CoFinder data infrastructure
CoFinder is a system designed to automate the process of identifying relevant job ads for different Knowit organisations and matching them with the most suitable consultants. The fundamental idea is to gather job advertisements from various external sources, such as Verama, Fieldglass, and HubSpot, and integrate this information with our consultants’ professional profiles and experiences retrieved from Cinode. By connecting opportunities with internal talent, CoFinder aims to streamline business development, allowing the company to quickly identify which relevant job ads have been posted and which specific consultants are well-suited for them.
At the heart of CoFinder is a data pipeline orchestrated using Dagster. The first main step involves ingesting, cleansing, and consolidating all job advertisements into a unified data store. These jobs are then subjected to an evaluation process where they are ranked for relevance to the company. Simultaneously, consultant data from Cinode which represent individual skills and experiences is processed and run through an embedding model. The final step involves matching the relevant job ads against the consultant profiles, generating a rank for each consultant/job pairing. The resulting matches and detailed data are loaded into a database and made available for review and action via the CoFinder Portal. See Figure 1 for a schematic of the data flow in the main pipeline.
Figure 1: A schematic of the data flow in the CoFinder system. Only the most central assets have been named in the diagram.
Below, each stage is explained in more detail.
Job ad data ingestion
The job ad ingestion process begins by fetching advertisements from various external sources, including Verama and Fieldglass. This data is extracted using DLT assets for some sources and Python assets for others, and then cleansed and transformed using DBT. The data are further enriched e.g. by adding geographic locations to each ad before all input is consolidated into a unified intermediate table int_union_job_ads.
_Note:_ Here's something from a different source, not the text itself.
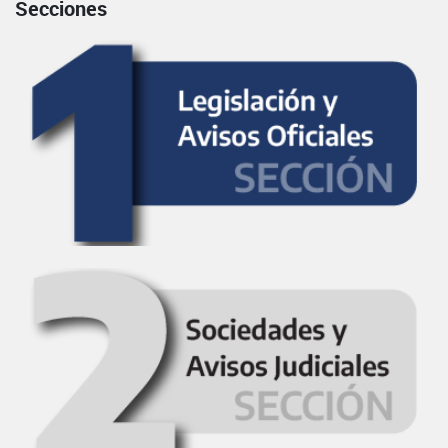
Secciones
This unified table then flows into the next step: match evaluation by the Large Language Model (LLM).
Job ad matching
The LLM evaluation process takes the consolidated job ads and determines their relevance to each onboarded Knowit organisation separately using the prompts stored in stg_company. his function is handled by an asset that queries an LLM, with the company prompt (containing a description of what types of advertisements the company is interested in) as “system instructions” and the job ad as the “user input”. The LLM assigns a rank (a score between 0-10) and provides a motivation or explanation for that rank, adding these details as columns to the resulting int_evaluated_job_ads table. The LLM call stacks are tracked using Phoenix.
Consultant data ingestion
The consultant skills and experiences are imported from their Cinode profile and saved in int_people_experience. The pipeline only draws from the data in the profile section, not from targeted CVs.
Embeddings
The tables int_evaluated_job_ads and int_people_experience are converted into embedding space and saved to LanceDB. For consultant experience, if English language version exists, this is used for embeddings. If not, then Swedish, then other languages. For job ads, the language of the job ad is used. The embedding model used is mixedbread-ai/mxbai-embed-large-v1.
Improvement suggestion: The used embedding model is English-only. To improve embeddings and increase the quality of matches in the RAG step, translating all content to English first or using a multi-language embedding model would be preferable.
RAG + consultant matching
For all ads that received a rank above 0 in the job ad evaluation step, each consultant for the company in question is run through RAG +consultant matching. In the retrieval step the top 200????? experience embeddings that are the most similar to the job ad embedding are retrieved, and the corresponding consultants are selected for evaluation.
In consultant matching, an LLM call is made with the job ad, consultant skills and the prompt found in datadrivet-infra-opendatastack/processing/prompts/knowit_consultant_matcher_msg.txt. Each evaluated consultant receives a rank from 1 to 10 indicating their suitability for the assignment, together with a motivation to the rank.
Output
The output from consultant matching step is saved in obt_consultant_matches. This table is then used as a source for sending notifications to channels like Slack and Teams, and is synced to a table called “matchingconsultants” in a Postgres database used for displaying the data in the CoFinder portal.